Un produit naturel comme la cytisine ne peut pas être breveté. Cela rend sa position sur le marché plus difficile à défendre. Et faire approuver un médicament nécessite des millions de dollars. Les compagnies pharmaceutiques affirment que le coût de développement et d’obtention de l’approbation d’un nouveau médicament est de 1 milliard de dollars. Cela pourrait expliquer pourquoi certaines entreprises ont réalisé des profits énormes avec des traitements pour des maladies rares, comme le médicament de Genzyme pour la maladie de Goucher, qui coûte 300 000 $ par an.
« Ils sont obsédés par la protection des brevets et les nouveaux médicaments », a déclaré Stewart.
Stewart mise sur deux choses pour réaliser un profit avec Extab. L’un est l’approvisionnement limité en cytisine. Un concurrent devrait planter de vastes vergers de cytise – des centaines de milliers d’entre eux – et attendre quatre ans avant que les graines contenant de la drogue puissent être récoltées.
L’autre chose est qu’Extab est nouveau sur le marché américain. Personne n’a jamais essayé de le faire approuver. Ainsi, le médicament aurait cinq ans d’exclusivité sur le marché américain en tant que nouveau médicament en vertu de la loi Hatch-Waxman de 1984. C’est moins que la fenêtre typique de 20 ans pour les médicaments brevetés. Mais c’est quelque chose.
« C’est un médicament vraiment ancien et nouveau », dit Stewart.
Pourtant, il avait besoin d’aide pour faire passer le médicament dans le labyrinthe réglementaire américain. Il avait besoin d’avoir de la chance. Et il l’a fait.
Les autorités médicales britanniques ont proposé de payer et de mener un essai clinique sur la cytisine.
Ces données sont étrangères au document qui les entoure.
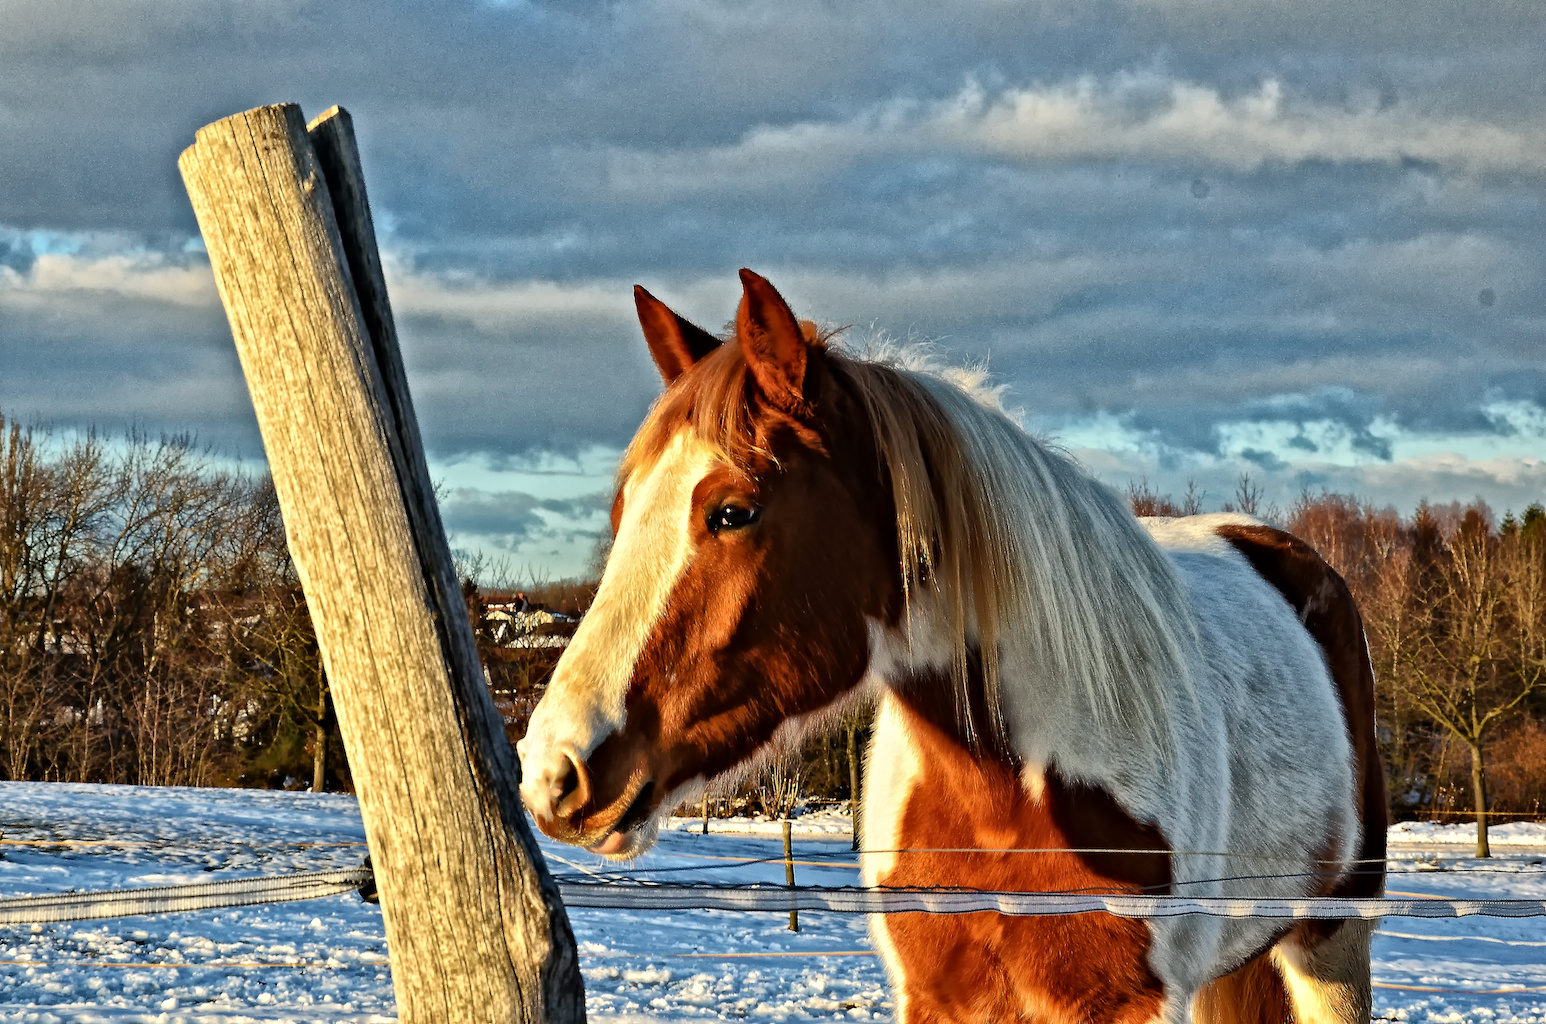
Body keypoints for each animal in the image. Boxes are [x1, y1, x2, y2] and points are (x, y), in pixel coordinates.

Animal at [519, 270, 1391, 1024]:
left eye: (734, 511)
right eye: (623, 510)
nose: (555, 771)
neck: (1005, 796)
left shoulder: (1129, 1004)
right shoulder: (939, 997)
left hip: (1331, 942)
En 2011, les résultats ont été publiés dans le New England Journal of Medicine, montrant que la cytisine était 3,4 fois plus susceptible que le placebo d’aider les gens à arrêter de fumer et à le rester pendant un an, à égalité avec Chantix.
Ensuite, un examen par des chercheurs de l’Université de Sheffield a comparé la cytisine à Chantix et a conclu que, même si des recherches supplémentaires étaient nécessaires, « la cytisine est estimée à la fois plus efficace sur le plan clinique et plus rentable que (Chantix) ».
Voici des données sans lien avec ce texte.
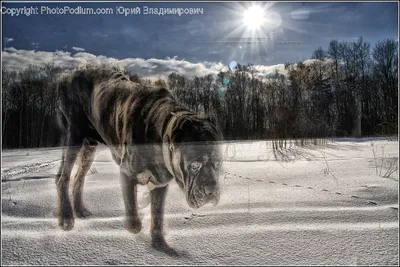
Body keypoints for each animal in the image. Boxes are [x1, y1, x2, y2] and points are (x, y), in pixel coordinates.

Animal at [54, 68, 222, 256]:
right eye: (194, 166)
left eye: (217, 165)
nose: (212, 192)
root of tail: (66, 75)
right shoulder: (126, 173)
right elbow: (133, 218)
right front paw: (135, 221)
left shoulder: (160, 183)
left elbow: (157, 215)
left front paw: (160, 244)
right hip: (74, 135)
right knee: (63, 177)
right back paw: (66, 217)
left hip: (89, 146)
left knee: (79, 177)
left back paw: (80, 210)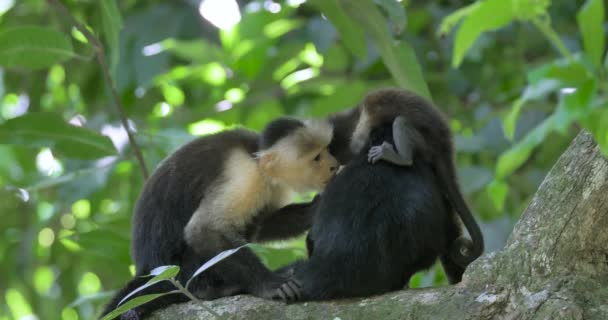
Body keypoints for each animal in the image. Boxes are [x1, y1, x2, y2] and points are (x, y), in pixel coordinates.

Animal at [100, 116, 338, 318]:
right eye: (317, 158)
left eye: (326, 150)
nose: (334, 165)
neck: (257, 161)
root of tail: (146, 271)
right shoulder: (243, 173)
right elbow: (204, 231)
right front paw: (269, 283)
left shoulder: (272, 185)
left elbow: (264, 223)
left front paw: (315, 209)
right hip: (174, 273)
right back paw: (207, 290)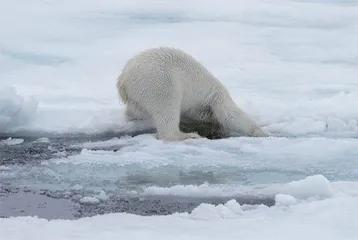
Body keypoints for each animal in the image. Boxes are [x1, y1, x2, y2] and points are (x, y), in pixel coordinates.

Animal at [116, 46, 270, 141]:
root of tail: (123, 78)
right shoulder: (216, 98)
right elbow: (231, 115)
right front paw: (262, 133)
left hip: (136, 94)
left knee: (136, 110)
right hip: (159, 81)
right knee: (167, 108)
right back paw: (188, 135)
Mais le véritable tournant est survenu en décembre, lorsqu’une autre étude a été publiée dans le New England Journal of Medicine. Des chercheurs du National Institute for Health Innovation de Nouvelle-Zélande ont découvert que la cytisine était supérieure à la gomme ou au timbre de remplacement de la nicotine.
Le médicament avait maintenant deux essais cliniques à grande échelle à son actif.
Mais il reste encore du travail à faire.
« Soit je suis complètement fou, soit je suppose que j’y crois vraiment », dit Stewart.
Les régulateurs européens et la FDA réfléchissent à ce dont ils ont besoin de plus, dit Stewart.
En préparation, un laboratoire californien a récemment lancé des tests de sécurité préliminaires sur Extab. Le NIH prend la note. Shurtleff du NIH a déclaré que l’agence souhaitait soutenir les médicaments prometteurs qui n’ont pas de voie claire vers le marché, en particulier les produits naturels.
« C’est là que nous intervenons et fournissons ce capital », dit-il.
Cela pourrait prendre trois à cinq ans de plus pour obtenir la bénédiction de la FDA. Stewart a déclaré qu’il espère trouver un partenaire pour aider sa petite entreprise avec le marché américain. Il écarte également toute suggestion selon laquelle Extab affronterait Chantix, qui est fabriqué par l’une des plus grandes sociétés pharmaceutiques au monde. C’est un geste stratégique de sa part.
« Ils vont nous écraser », dit-il.
Stewart a estimé qu’Extab pourrait réaliser des ventes annuelles de 400 millions de dollars dans le monde cinq ans après son lancement. Pfizer le remarquera.
Actuellement, l’approvisionnement en cytisine provient de 100 000 arbres de cytise plantés dans des champs entourés de clôtures de protection en Bulgarie. Stewart sait que cela ne suffira pas si tout se passe comme prévu – si la FDA approuve, si Extab décolle. Il devra accélérer la production.
Il a l’intention de planter 300 000 autres de ces arbres à fleurs jaunes, dont certains aux États-Unis, des vergers si grands qu’il serait impossible de les manquer.